[The problem] List every line in the items below that contains the string "semicolon", matching uppercase and lowercase exactly.

[Input material]
========

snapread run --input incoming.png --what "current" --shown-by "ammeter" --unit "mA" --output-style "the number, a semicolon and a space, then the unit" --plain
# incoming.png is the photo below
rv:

========

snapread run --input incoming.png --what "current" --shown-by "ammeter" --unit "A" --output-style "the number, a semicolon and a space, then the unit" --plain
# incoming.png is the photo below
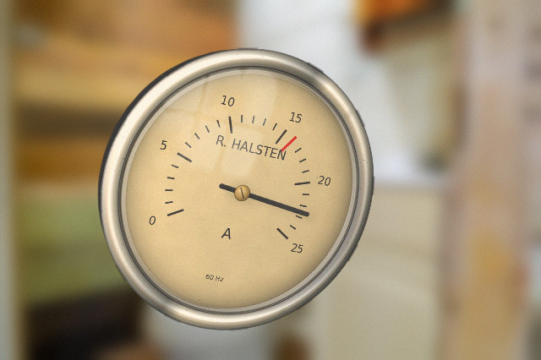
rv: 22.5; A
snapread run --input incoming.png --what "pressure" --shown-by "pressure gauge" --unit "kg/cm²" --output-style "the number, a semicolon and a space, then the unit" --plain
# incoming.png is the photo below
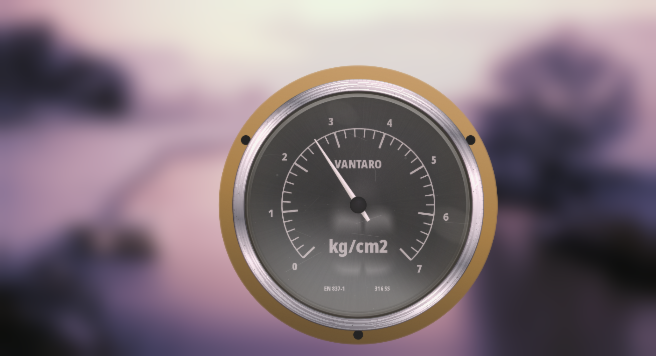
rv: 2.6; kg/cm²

========

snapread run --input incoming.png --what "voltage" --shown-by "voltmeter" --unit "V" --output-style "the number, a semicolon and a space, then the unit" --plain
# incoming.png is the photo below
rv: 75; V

========

[Response to this task]
snapread run --input incoming.png --what "current" --shown-by "ammeter" --unit "mA" --output-style "the number, a semicolon and a space, then the unit" --plain
snapread run --input incoming.png --what "current" --shown-by "ammeter" --unit "A" --output-style "the number, a semicolon and a space, then the unit" --plain
snapread run --input incoming.png --what "pressure" --shown-by "pressure gauge" --unit "kg/cm²" --output-style "the number, a semicolon and a space, then the unit" --plain
snapread run --input incoming.png --what "voltage" --shown-by "voltmeter" --unit "V" --output-style "the number, a semicolon and a space, then the unit" --plain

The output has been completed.